▶ [WORK REQUIRED]: Copy the trademark blog post from "Entries from January" to "couple of days.", replacing every "Seattle" with "Portland".

Entries from January 1, 2008 - January 31, 2008
No Temporary Restraining Order Enjoining Use of COMMON SENSE
When things are slow in Seattle…
…STL reports on trademark issues elsewhere. That’s what I’ve been doing for the last couple of days.
Here’s a new trademark decision from the Northern District of California. Plaintiff Common Sense Media, Inc., applied for a temporary restraining order against defendant Common Sense Issues, Inc., based on plaintiff’s allegations that defendant is infringing its registered trademarks, COMMON SENSE MEDIA and COMMON SENSE MEDIA and Design. In particular, plaintiff asked the court to temporarily restrain defendant from using its COMMON SENSE ISSUES mark or any similar designation.
On Jan. 25, Judge Claudia Wilken denied plaintiff’s application. She found that “CSM has not made a sufficient showing of likely success on the merits of its claims and of the immediate threat of irreparable harm to justify granting the relief it seeks. Although ‘Common Sense Issues’ is similar to CSM’s trademarks, the phrase, ‘common sense’ is not unique, and the field of registered trademarks including the phrase is crowded. Many of these marks consist of the phrase, ‘common sense’ followed by a generic descriptive word similar to the word, ‘issues.’”
The court also found “it does not appear that the services provided by CSM and CSI are so closely related that the public would reasonably believe they come from the same source. CSM is a nonpartisan organization that provides information services related to children and the media. CSI is a political action group that provides voters with information on the positions of presidential candidates with respect to particular issues. While CSM argues that nothing would prevent CSI in the future from providing information on issues related to children and the media, this possibility cannot serve as the basis for a present claim of trademark infringement.”
Finally, the court concluded plaintiff had not shown it would suffer irreparable harm if the requested temporary restraining order did not issue.
The case cite is Common Sense Media, Inc. v. Common Sense Issues, Inc., 2008 WL 220120, No. 08-0155 (N.D. Calif.).




Wrestler "Warrior" Avoids Game Maker's Motion to Dismiss Trademark Claims
Ultimate Creations, Inc., the licensing company owned by former professional wrestler Warrior (his legal name) brought suit in the District of Arizona against video game maker THQ Inc. over video games that use Ultimate’s WARRIOR registered trademark and and trade dress in the wrestler’s costume and image. THQ moved for summary judgment on grounds of fair use and the protectability of Ultimate’s unregistered trade dress. On Jan. 24, Judge Stephen McNamee found in Ultimate’s favor.

▶ [GIVEN MATERIAL]:
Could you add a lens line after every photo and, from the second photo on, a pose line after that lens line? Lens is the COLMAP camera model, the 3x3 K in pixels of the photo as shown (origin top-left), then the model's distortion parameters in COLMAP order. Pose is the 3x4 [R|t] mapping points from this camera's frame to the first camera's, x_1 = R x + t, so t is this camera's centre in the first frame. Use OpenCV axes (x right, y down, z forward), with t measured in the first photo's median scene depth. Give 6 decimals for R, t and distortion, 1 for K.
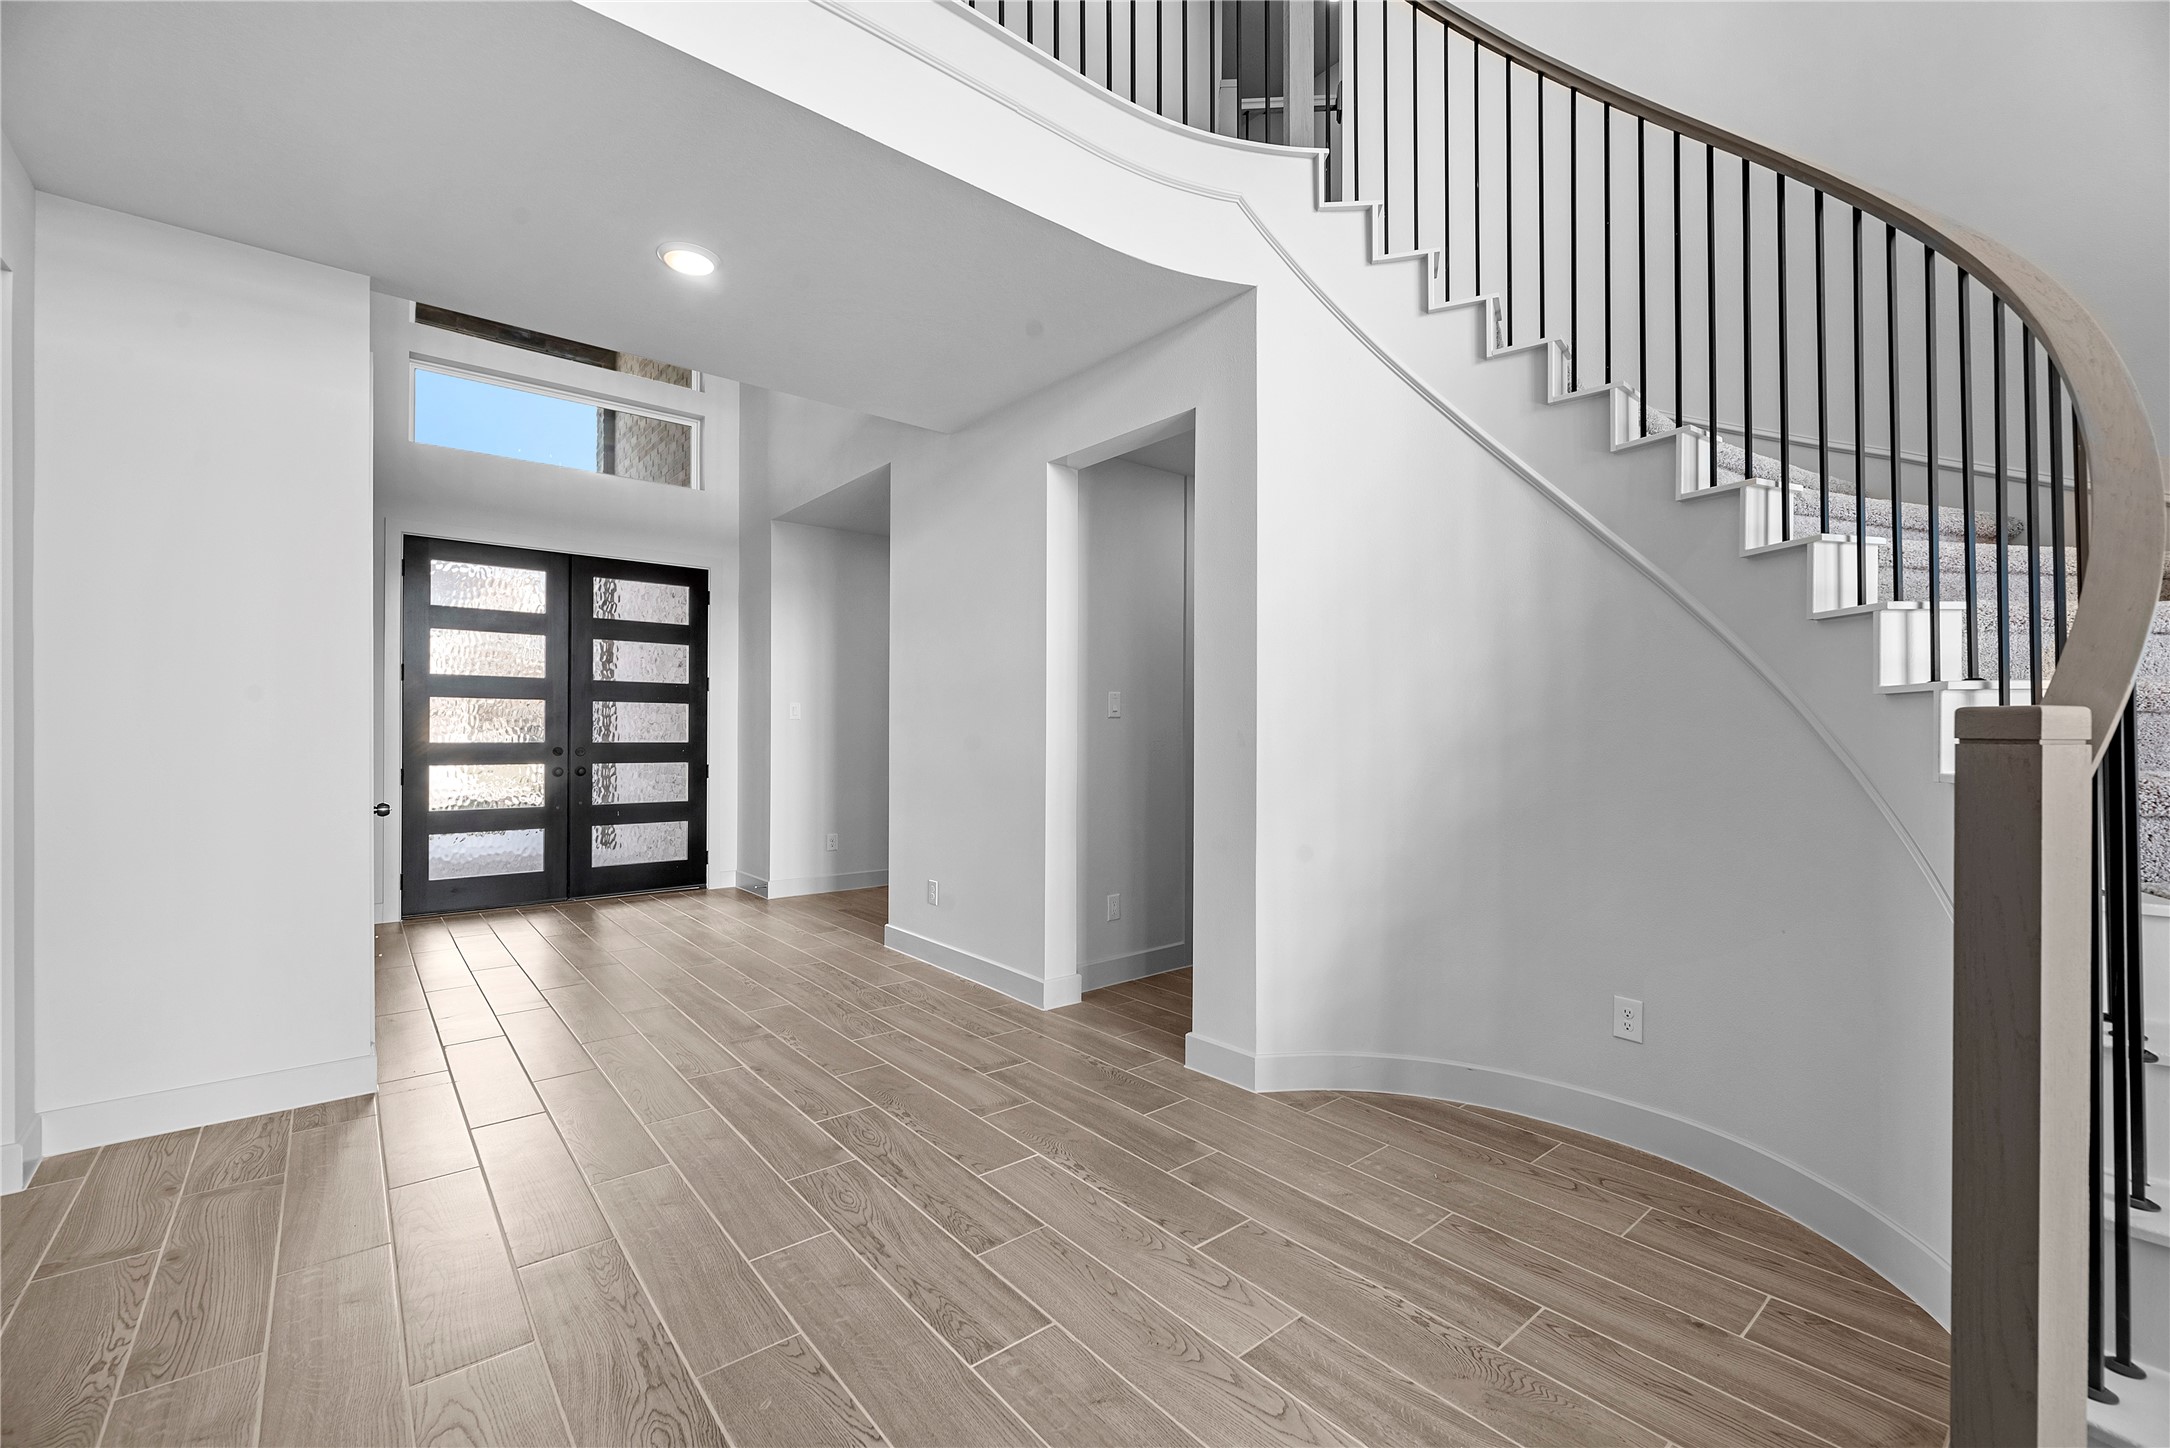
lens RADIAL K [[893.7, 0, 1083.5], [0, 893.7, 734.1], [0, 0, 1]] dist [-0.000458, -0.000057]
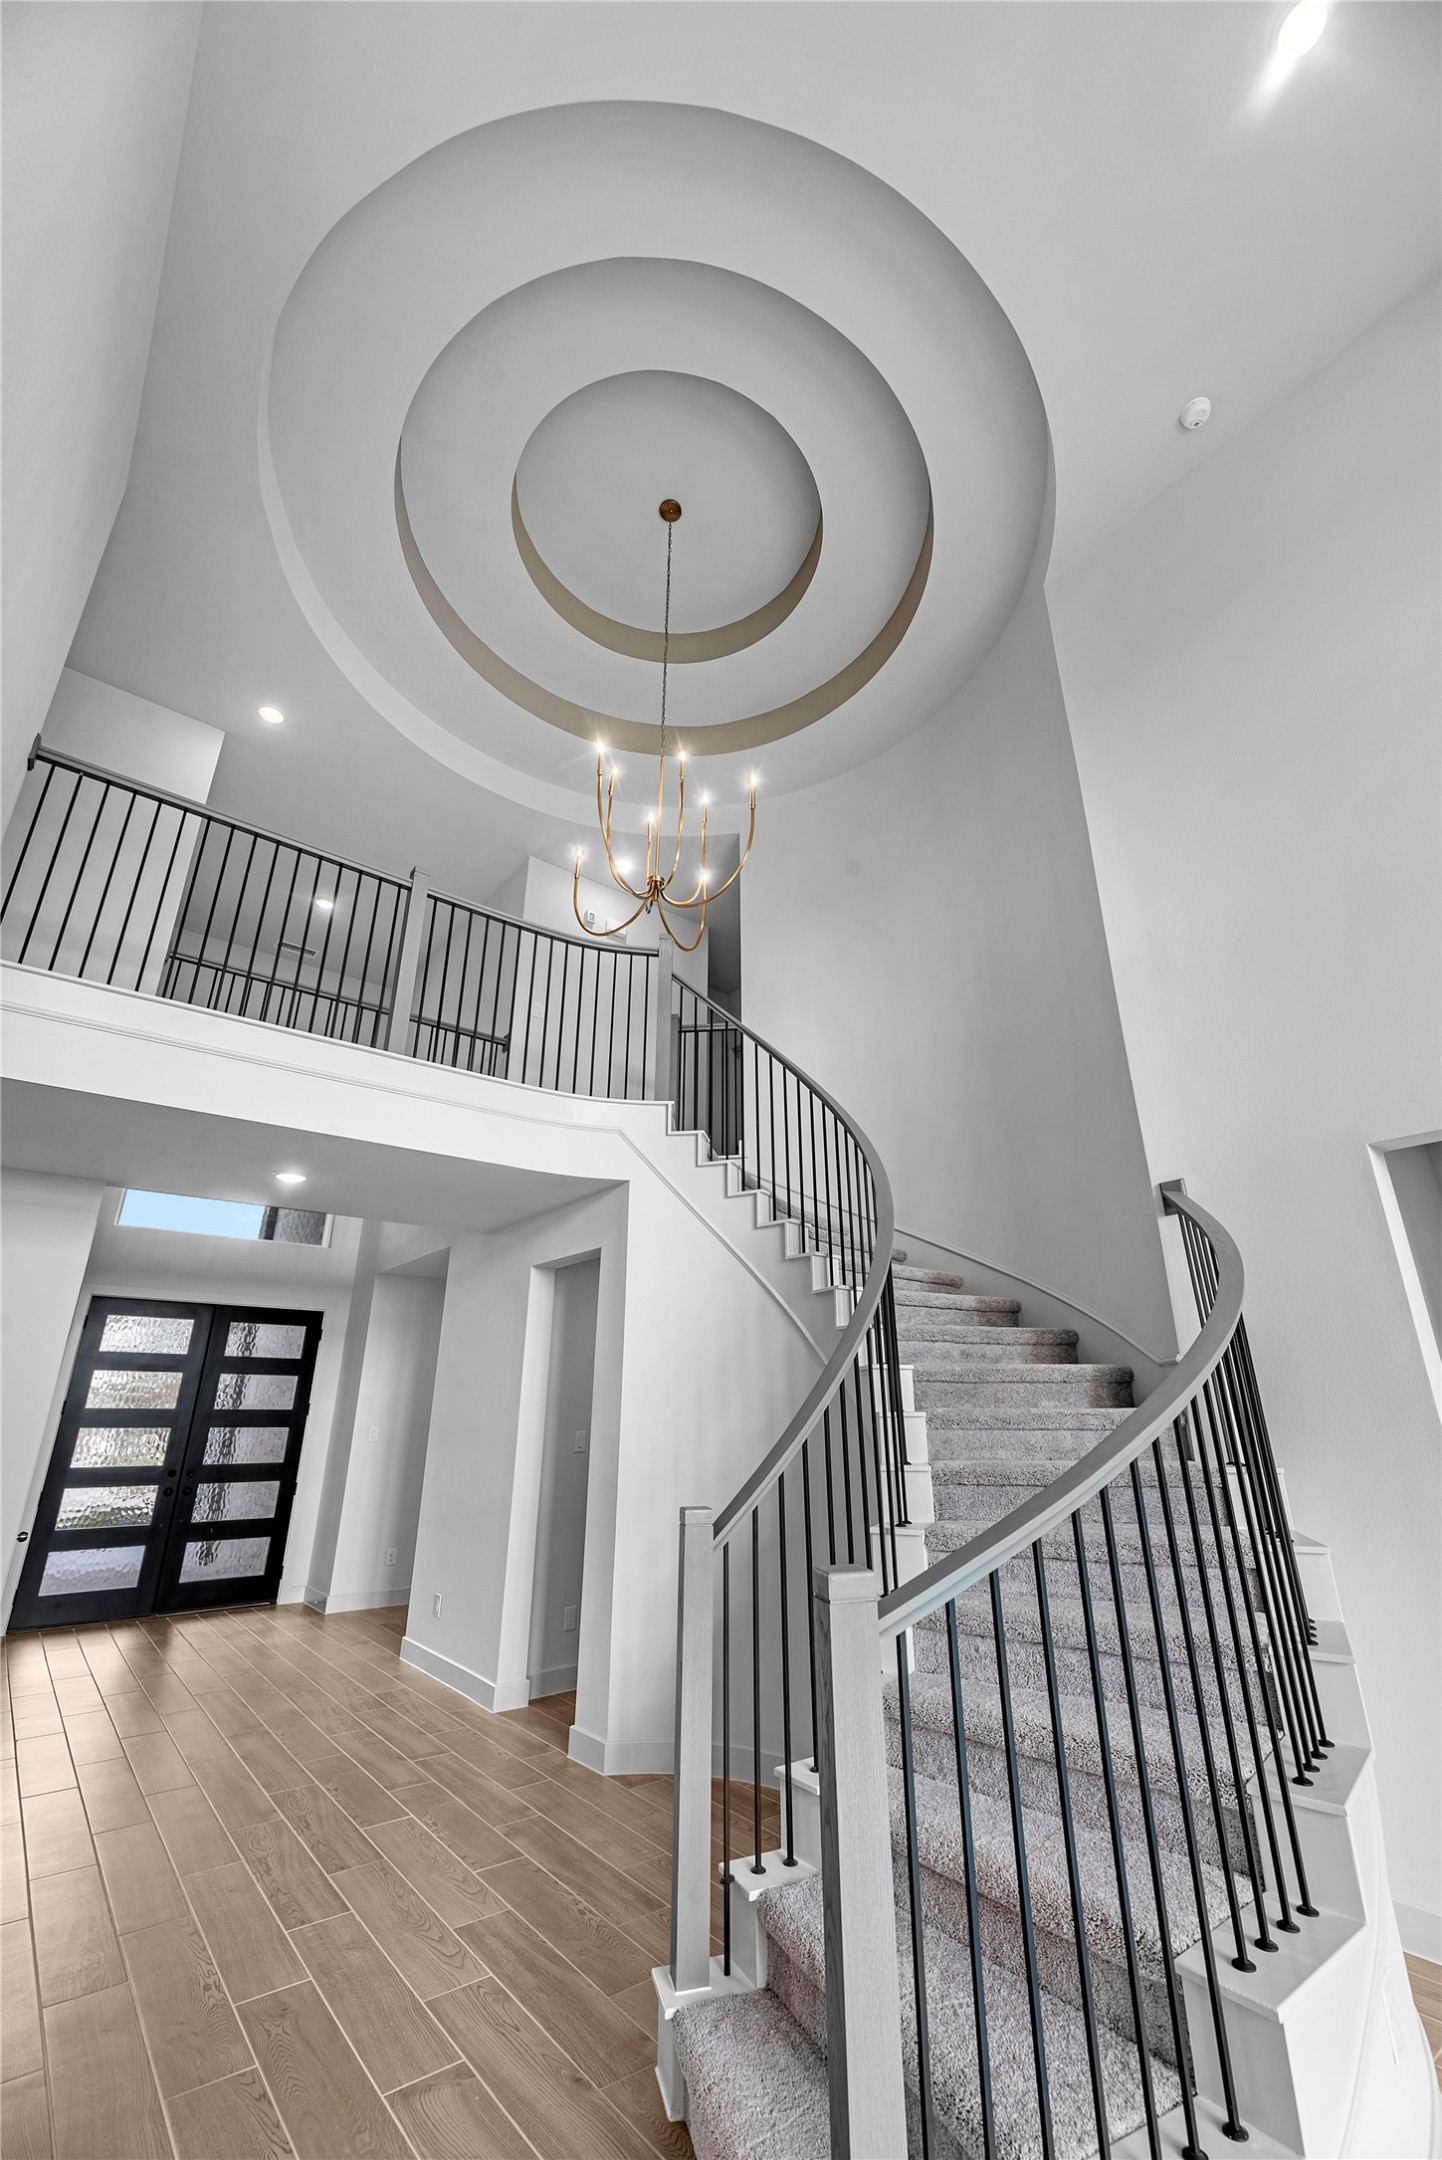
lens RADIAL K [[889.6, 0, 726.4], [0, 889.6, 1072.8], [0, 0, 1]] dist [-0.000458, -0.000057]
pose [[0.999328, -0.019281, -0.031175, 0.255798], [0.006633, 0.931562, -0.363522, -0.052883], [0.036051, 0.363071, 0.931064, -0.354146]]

▶ [ANSWER BOX]:
Entries from January 1, 2008 - January 31, 2008
No Temporary Restraining Order Enjoining Use of COMMON SENSE
When things are slow in Portland…
…STL reports on trademark issues elsewhere. That’s what I’ve been doing for the last couple of days.